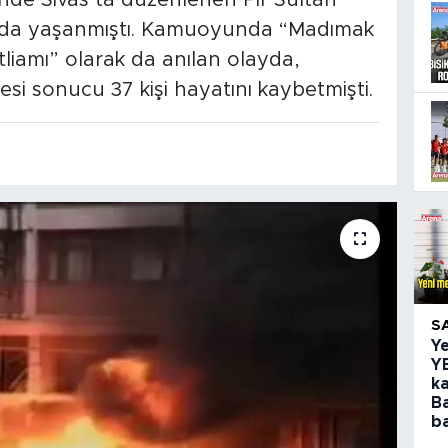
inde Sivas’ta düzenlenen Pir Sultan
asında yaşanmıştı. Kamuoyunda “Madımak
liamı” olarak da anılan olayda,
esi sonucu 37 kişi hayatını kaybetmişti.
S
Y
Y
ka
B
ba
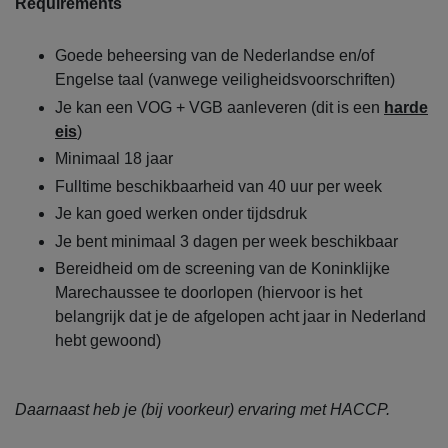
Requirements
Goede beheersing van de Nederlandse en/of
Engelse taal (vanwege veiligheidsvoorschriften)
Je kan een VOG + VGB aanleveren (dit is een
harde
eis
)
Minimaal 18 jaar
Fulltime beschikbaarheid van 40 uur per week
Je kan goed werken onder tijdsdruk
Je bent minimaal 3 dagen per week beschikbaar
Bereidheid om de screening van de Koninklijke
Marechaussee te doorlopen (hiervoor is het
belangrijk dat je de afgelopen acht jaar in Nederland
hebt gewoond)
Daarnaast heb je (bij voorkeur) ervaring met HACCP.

▸ INSTRUCTIONS FOR THE TASK
Could you copy each line from the listing that has the word "week" in it?

▸ WRITTEN ANSWER
Fulltime beschikbaarheid van 40 uur per week
Je bent minimaal 3 dagen per week beschikbaar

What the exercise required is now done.